No obstante, una similitud entre Venezuela y Afganistán corresponde a una feminización de la migración, es decir, una migración caracterizada por la división sexual del trabajo en la cual existe un aumento de la migración de los hombres en razón de que las mujeres atiendan a las labores históricamente relegadas del cuidado en los países de origen, esto es, que los cuerpos feminizados desarrollan labores del cuidado en el lugar que residen mientras que los hombres emigran para solventar carencias económicas o socio-políticas de su hogar, bajo estas condiciones, asistimos a unas lógicas extensivas del cuidado, es decir, dichas labores ya no solo hacen parte de una construcción social en el marco nacional sino que se extiende al plano las relaciones internacionales.
Así las cosas, aunque en un primer momento tanto en Afganistán como en Venezuela se le da prioridad a la migración de mujeres y niños, a mediano plazo la feminización de la migración toma lugar. Para ejemplificar, según estadísticas del DANE para los años 2014, 2015, 2017, 2018 y 2019 la migración de población venezolana fue mayoritariamente de hombres[10] y en 2019 en Afganistán la emigración masculina es superior a la femenina, lo que supone el 53.28% de total de hombres, frente 46.71% de emigrantes mujeres[11], situación que puede ser esperada a la luz de la actual crisis migratoria.
Como consecuencia de lo antes enunciado, el gobierno de Iván Duque deberá adoptar una estrategia diferencial a la táctica usada en la crisis migratoria venezolana para atender la migración proveniente de Asia Meridional, la cual deberá tener en cuenta las características de los inmigrantes y un plan de acción concreto para la reducción de riesgos y costos, además, requiere prepararse en caso de que Estados Unidos no acepte las visas para los ciudadanos provenientes de Afganistán, ya que, desde 2003, las solicitudes de refugio en Colombia no superan los cien casos anuales[12] y la regularización de condición de refugiados mediante la cancillería puede tomar años en Colombia, lo que quiere decir que no se cuenta con el entramado institucional necesario en caso de dicha posibilidad.

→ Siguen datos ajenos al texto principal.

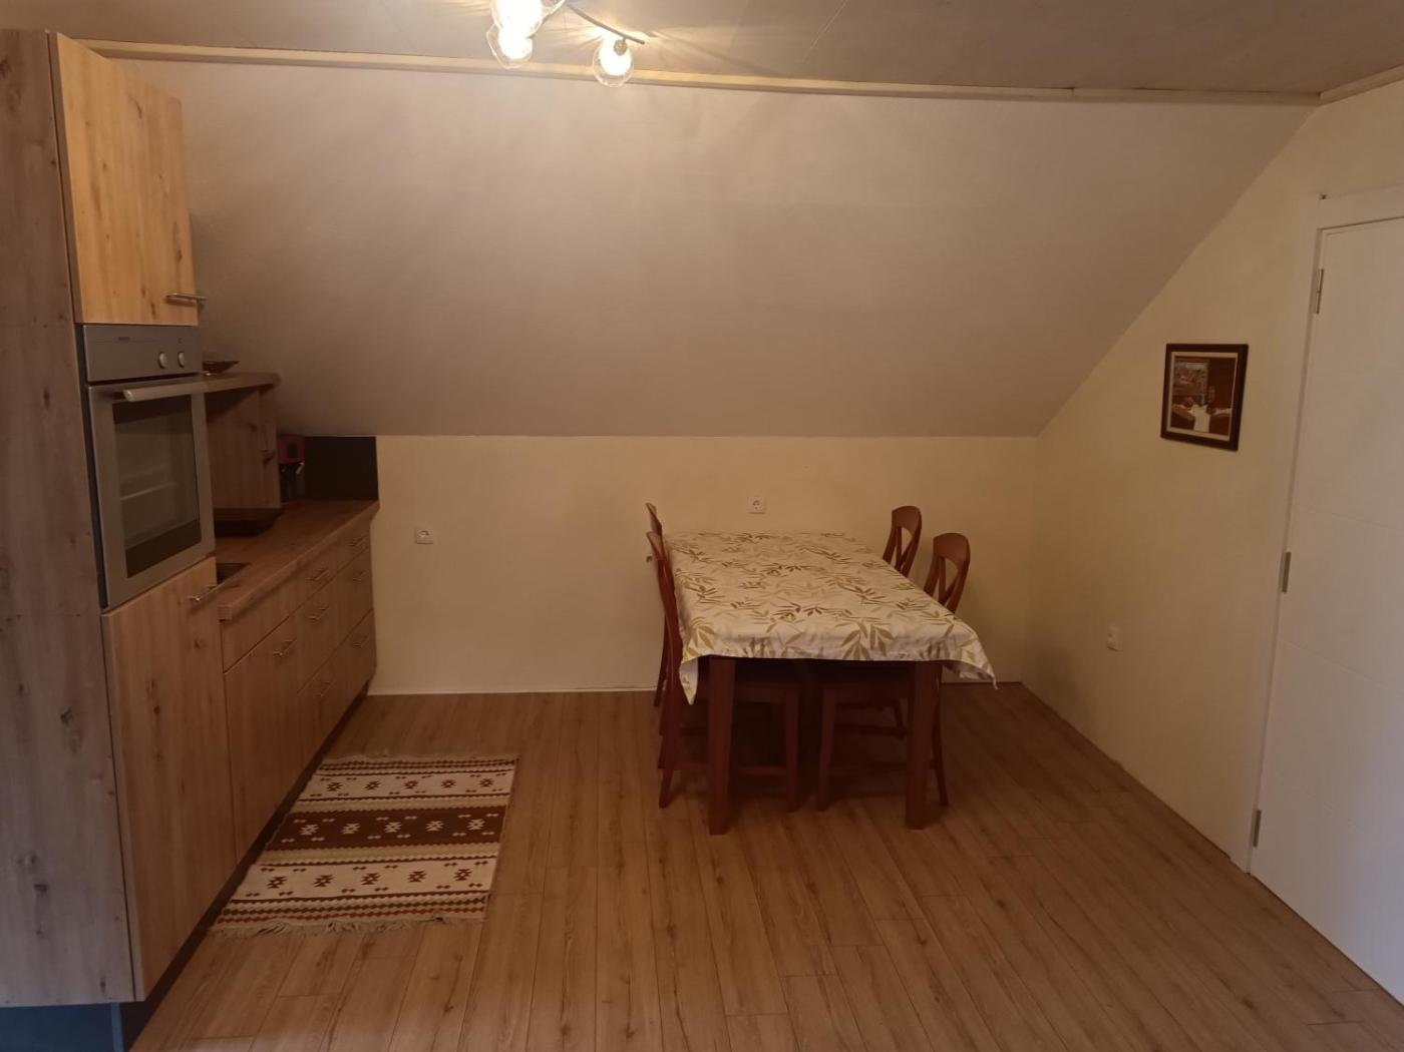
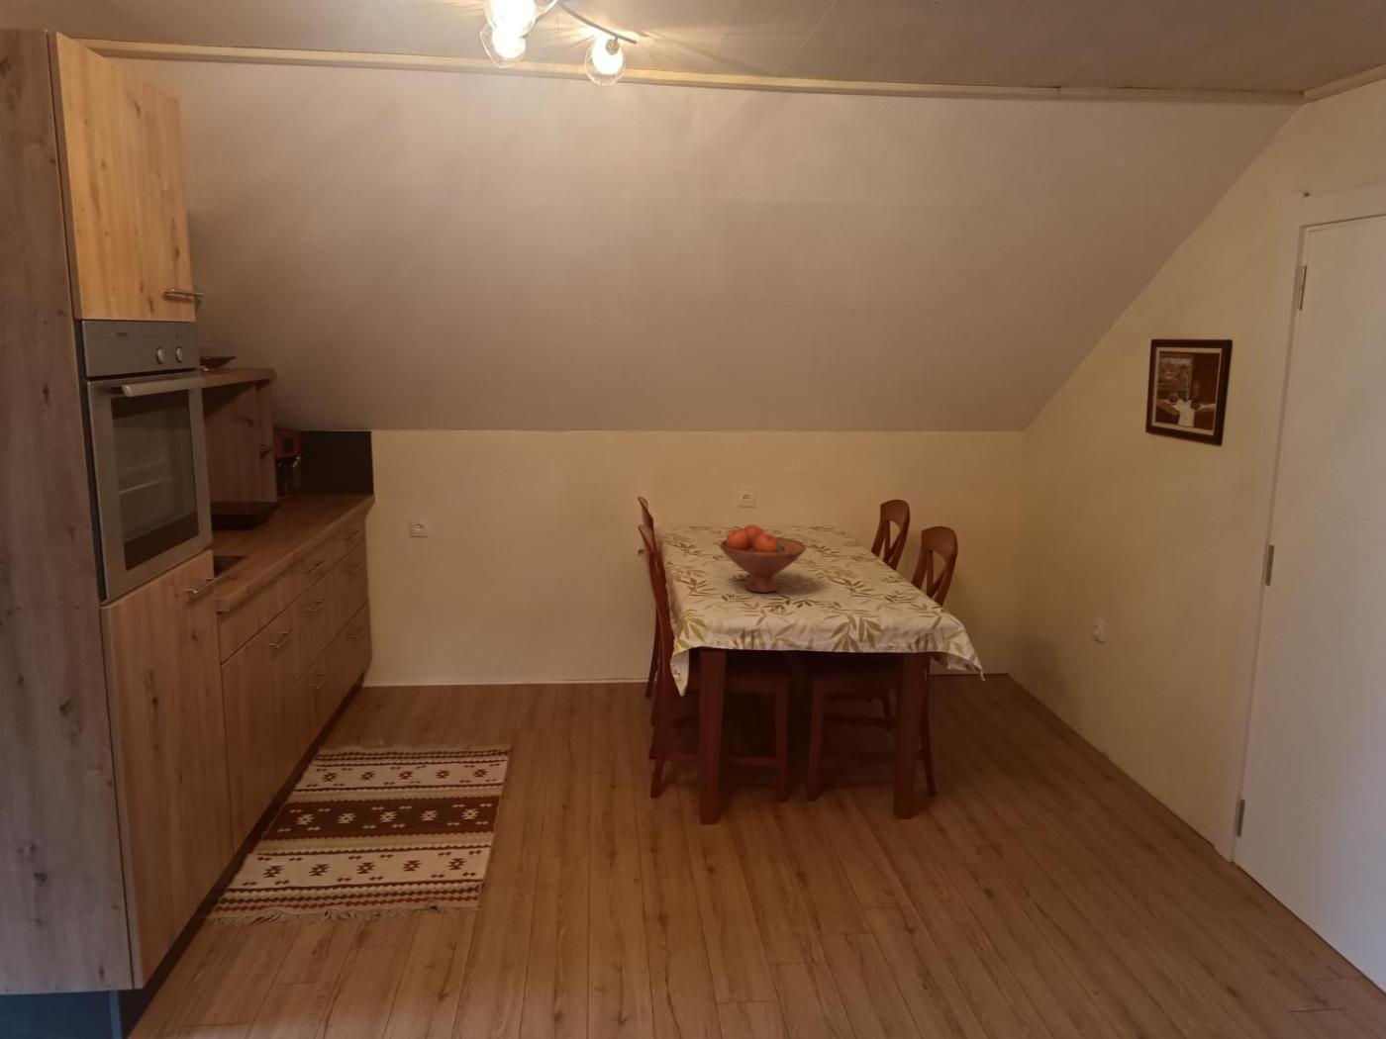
+ fruit bowl [719,524,806,594]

Existe otro punto, se presentan los estereotipos occidentales disruptivos frente a la identidad de las personas migrantes. Desde la lucha contra el terrorismo y el 11S en occidente se radicalizó una representación homogénea de los afganos (y el resto de países de esa geografía) en el concepto de “árabe”, esta reúne un conjunto de prácticas y estéticas que hacen indistinguible al afgano y sus particularidades, en muchos casos esta compactación resulta en xenofobia. Nuestra experiencia en la migración venezolana no es un buen ejemplo de adaptación e integración a sujetos migrantes, la temporalidad que pregona el gobierno da la oportunidad de situar nuevamente en el debate las transformaciones de los estereotipos.
En síntesis, el marco contextual de la política exterior estadounidense y las falencias en los ejes en la agenda exterior del gobierno colombiano dieron cabida a la migración “transitoria” de afganos. Entre tanto, pese a que no hay interés en captar fondos económicos a corto plazo sí hay un objetivo decisivo en la captación de recursos políticos a partir de la relación bilateral y, consigo, recursos económicos a largo plazo. Por último, existe una experiencia con la crisis migratoria venezolana, pero esta es notablemente diferente a la migración proveniente de Afganistán. Por tanto, Colombia necesita adoptar medidas heterogéneas y concretas, prepararse ante la posibilidad de que Estados Unidos no otorgue las visas y adoptar estrategias de sensibilización debido a los potenciales conflictos sociales en razón de la xenofobia, entendiendo la dificultad de adaptación que tendrían los inmigrantes afganos.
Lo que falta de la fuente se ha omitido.